Hoje, na reza do fim do dia, houve mais uma vez o benzimento da criança. Cheguei mais perto para ver melhor o que acontecia. O ritual foi igual. A criança está pelada. Maurício esfrega as mãos como se as esquentasse. O petyguá está na boca. O índio diz algumas palavras, chamando Ñanderú. Põe a mão na cabeça da criança e, fazendo uma espécie de cano com as mãos, solta fumaça purificadora na cabeça dela. Faz isso também nas costas e no peito da criança, só que desta vez espalhando a fumaça por toda a área do corpo.

Depois, Maurício põe o petyguá no chão, esfrega uma mão na outra. Pausadamente, olha para cima e, com muita força na voz, chama Ñanderú para si. Ele continua esfregando as mãos. Neste momento, Maurício reza em voz alta, quase gritando, e começa a esfregar suas mãos na criança. Com movimentos fortes e num ritmo frenético, passa a mão na cabeça, nas costas e no peito. A cada passada forte de mão, Maurício faz um gesto como se limpasse a sujeira das mãos, sempre afastando suas mãos do corpo da criança. Dá para notar que o índio sua muito, apesar do frio que faz. Isso porque o espírito de Ñanderú, que está em seu corpo, é quente como Cuaray (sol). Maurício pega seu petyguá do chão, agora com gestos mais suaves, e solta fumaça, muita fumaça, sobre a criança. Com ar de missão cumprida e um sorriso no rosto, Maurício faz carinho na cabeça dela e se afasta para continuar a celebração de agradecimento de final de dia.

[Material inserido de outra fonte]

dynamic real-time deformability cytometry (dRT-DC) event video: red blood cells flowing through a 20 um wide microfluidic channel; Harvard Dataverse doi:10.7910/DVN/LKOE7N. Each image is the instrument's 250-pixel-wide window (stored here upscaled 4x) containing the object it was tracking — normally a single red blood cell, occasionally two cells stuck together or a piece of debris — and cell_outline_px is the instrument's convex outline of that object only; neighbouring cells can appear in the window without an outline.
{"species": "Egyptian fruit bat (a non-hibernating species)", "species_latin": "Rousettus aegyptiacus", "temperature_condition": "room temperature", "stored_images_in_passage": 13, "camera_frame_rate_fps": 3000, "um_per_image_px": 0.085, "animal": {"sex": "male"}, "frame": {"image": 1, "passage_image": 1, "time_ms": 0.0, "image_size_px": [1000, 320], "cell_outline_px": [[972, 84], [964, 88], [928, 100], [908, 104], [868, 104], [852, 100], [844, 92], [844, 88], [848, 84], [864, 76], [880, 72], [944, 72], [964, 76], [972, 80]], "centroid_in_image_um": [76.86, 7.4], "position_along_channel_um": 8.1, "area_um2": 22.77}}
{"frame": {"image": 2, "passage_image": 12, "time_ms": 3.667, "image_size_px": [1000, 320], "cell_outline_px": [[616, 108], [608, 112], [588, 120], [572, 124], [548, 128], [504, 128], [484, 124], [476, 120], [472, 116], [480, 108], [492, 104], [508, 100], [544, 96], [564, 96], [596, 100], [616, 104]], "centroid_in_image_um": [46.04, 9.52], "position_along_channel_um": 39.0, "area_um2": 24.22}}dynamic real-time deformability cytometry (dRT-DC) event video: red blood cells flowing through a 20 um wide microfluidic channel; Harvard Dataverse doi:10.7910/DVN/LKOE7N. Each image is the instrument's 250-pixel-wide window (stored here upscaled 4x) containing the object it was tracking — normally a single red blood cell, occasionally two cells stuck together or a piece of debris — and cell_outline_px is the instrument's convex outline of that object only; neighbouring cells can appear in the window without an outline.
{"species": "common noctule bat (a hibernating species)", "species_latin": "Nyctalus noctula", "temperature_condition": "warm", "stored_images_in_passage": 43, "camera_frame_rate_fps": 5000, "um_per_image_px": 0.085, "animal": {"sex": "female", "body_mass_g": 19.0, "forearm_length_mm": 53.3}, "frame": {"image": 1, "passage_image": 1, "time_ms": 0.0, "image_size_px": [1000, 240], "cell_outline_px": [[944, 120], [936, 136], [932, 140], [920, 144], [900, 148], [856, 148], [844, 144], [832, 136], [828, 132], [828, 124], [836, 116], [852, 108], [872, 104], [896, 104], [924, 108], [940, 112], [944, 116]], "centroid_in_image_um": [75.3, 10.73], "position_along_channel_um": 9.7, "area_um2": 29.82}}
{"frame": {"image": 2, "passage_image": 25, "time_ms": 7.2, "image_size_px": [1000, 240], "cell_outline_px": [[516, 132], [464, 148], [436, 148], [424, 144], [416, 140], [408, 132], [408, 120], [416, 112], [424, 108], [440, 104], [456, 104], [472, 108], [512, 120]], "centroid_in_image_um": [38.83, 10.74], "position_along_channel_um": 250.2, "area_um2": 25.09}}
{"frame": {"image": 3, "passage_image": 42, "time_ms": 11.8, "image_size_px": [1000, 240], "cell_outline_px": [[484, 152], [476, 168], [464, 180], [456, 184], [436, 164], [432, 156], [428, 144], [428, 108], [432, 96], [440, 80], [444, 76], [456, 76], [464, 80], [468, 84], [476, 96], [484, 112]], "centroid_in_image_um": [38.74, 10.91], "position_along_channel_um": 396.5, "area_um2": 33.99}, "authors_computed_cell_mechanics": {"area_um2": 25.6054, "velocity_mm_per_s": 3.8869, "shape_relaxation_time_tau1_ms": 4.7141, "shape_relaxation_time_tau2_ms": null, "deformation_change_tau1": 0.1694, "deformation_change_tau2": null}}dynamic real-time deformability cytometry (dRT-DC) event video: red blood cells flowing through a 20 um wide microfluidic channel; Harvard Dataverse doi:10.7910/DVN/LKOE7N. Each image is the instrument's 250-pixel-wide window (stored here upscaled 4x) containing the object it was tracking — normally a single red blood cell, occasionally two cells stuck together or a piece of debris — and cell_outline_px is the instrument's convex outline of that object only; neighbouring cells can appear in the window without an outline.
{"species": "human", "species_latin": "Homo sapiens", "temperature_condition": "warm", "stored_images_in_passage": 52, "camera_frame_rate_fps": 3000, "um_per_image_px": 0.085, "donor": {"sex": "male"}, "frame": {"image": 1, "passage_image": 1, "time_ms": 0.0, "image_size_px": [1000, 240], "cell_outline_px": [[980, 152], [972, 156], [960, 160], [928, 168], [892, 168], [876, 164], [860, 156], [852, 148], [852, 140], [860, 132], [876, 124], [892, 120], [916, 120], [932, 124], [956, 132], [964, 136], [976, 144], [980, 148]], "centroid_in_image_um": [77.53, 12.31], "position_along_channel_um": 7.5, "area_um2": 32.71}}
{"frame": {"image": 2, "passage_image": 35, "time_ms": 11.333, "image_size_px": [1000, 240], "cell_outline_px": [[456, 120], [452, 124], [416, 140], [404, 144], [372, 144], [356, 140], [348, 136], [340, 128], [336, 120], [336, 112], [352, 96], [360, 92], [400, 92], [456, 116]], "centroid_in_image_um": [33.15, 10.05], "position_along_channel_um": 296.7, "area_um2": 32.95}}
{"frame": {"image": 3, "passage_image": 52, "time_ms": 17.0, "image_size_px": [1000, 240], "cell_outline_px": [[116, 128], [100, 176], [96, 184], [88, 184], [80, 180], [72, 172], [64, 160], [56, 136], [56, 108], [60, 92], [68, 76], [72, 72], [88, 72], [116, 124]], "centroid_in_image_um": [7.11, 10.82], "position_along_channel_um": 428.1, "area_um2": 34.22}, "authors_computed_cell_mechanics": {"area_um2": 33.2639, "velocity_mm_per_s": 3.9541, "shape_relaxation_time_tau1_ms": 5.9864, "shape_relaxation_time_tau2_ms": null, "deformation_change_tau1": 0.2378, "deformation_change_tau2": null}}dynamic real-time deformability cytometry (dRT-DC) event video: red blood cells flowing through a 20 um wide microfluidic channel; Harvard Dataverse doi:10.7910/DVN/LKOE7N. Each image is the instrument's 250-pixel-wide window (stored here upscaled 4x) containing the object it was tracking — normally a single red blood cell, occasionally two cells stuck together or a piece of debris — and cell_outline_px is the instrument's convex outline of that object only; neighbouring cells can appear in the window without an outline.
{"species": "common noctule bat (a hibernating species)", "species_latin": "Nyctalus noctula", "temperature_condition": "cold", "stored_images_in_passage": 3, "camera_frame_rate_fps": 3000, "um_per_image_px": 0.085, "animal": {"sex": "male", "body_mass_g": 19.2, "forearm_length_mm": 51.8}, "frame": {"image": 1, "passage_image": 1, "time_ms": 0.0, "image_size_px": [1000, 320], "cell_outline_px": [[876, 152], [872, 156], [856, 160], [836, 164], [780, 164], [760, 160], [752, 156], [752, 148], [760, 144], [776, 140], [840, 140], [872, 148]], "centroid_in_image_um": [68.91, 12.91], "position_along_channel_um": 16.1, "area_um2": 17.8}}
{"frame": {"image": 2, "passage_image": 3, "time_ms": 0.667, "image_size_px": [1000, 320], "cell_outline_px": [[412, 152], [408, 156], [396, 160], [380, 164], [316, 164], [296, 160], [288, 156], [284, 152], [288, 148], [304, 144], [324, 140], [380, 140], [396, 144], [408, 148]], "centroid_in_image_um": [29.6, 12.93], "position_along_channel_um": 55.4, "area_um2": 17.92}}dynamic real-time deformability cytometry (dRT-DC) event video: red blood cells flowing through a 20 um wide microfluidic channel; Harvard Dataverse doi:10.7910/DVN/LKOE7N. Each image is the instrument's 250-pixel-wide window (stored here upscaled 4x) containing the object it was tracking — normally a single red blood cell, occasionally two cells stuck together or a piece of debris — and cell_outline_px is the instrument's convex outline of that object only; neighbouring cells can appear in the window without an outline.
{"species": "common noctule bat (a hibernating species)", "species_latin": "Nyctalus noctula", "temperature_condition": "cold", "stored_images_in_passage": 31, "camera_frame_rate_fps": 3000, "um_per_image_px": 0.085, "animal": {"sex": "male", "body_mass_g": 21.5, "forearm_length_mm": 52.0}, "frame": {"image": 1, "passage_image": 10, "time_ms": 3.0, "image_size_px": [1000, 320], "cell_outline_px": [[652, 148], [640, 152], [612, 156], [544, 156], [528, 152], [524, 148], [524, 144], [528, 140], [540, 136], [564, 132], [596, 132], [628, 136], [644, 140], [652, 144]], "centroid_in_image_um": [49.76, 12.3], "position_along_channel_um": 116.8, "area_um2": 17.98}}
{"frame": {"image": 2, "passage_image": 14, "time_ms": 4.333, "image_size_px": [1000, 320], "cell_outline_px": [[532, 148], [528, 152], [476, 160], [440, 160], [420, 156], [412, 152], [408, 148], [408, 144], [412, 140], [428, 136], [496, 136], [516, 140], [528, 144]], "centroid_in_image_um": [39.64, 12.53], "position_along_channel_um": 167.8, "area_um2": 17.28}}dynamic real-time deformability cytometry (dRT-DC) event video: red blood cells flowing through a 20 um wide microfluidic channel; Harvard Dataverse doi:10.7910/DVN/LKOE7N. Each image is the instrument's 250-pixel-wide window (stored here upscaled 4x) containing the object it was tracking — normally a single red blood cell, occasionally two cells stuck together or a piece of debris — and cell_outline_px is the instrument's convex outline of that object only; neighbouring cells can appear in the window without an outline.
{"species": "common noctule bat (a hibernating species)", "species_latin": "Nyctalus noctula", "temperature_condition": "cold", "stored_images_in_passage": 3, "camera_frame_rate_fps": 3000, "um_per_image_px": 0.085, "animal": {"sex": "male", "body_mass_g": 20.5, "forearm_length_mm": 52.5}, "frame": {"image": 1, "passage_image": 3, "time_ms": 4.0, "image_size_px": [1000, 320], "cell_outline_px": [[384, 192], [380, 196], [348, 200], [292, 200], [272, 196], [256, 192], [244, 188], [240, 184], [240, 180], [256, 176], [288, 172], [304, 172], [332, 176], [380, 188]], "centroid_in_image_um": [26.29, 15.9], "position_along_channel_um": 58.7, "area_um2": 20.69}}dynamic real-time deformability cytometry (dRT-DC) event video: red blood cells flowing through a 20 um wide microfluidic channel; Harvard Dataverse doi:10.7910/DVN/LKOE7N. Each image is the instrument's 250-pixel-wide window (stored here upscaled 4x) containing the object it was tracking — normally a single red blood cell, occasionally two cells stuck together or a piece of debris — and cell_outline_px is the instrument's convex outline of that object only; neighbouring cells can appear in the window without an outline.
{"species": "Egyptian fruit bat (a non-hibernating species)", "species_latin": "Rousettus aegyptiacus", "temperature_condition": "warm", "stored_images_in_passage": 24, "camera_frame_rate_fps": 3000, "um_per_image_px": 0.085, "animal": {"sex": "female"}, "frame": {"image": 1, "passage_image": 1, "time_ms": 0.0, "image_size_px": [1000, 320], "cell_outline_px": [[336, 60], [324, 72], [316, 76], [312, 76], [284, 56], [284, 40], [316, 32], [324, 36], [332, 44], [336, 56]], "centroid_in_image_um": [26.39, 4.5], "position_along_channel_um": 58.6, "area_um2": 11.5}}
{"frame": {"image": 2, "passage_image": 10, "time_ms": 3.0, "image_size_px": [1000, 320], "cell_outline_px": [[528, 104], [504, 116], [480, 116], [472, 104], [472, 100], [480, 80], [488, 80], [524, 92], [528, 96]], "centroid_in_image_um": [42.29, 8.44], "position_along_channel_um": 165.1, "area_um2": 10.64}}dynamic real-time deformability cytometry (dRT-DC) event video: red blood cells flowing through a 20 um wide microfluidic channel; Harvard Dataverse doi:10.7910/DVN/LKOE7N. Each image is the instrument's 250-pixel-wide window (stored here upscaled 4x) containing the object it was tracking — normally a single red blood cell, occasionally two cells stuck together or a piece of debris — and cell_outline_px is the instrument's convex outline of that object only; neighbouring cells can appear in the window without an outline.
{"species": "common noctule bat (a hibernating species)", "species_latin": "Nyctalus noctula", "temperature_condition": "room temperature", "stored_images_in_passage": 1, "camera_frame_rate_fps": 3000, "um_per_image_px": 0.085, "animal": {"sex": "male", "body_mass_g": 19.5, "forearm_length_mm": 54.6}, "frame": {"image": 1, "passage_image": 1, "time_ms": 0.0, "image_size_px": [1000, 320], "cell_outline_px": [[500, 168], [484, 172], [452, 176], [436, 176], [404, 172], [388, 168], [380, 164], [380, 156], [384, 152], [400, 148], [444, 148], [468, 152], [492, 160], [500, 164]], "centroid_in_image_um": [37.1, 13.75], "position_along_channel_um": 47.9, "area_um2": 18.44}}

Hoje aconteceu uma coisa diferente depois da cerimônia cotidiana. Tiró não rezou, ele puxou uma cadeira para o centro da Opy e direcionou a reza para as crianças. Elas, como num passe de mágica, sentaram-se próximas ao velho índio e ficaram em um silêncio quase que completo. Só de vez em quando se ouvia algum questionamento da história. À medida que Tiró contava a história, ele também encenava. As crianças prestavam atenção de uma forma, que parecia que estavam vendo todo o acontecido ali na frente delas.

Depois da história, as crianças cantaram e dançaram. Fizeram a dança de preparação dos xondáros, quando Tiró começou a lhes contar uma história sobre os guardiões da aldeia. Guardiões dos quais  Tiró é o líder. A celebração de hoje acabou por volta das 23h.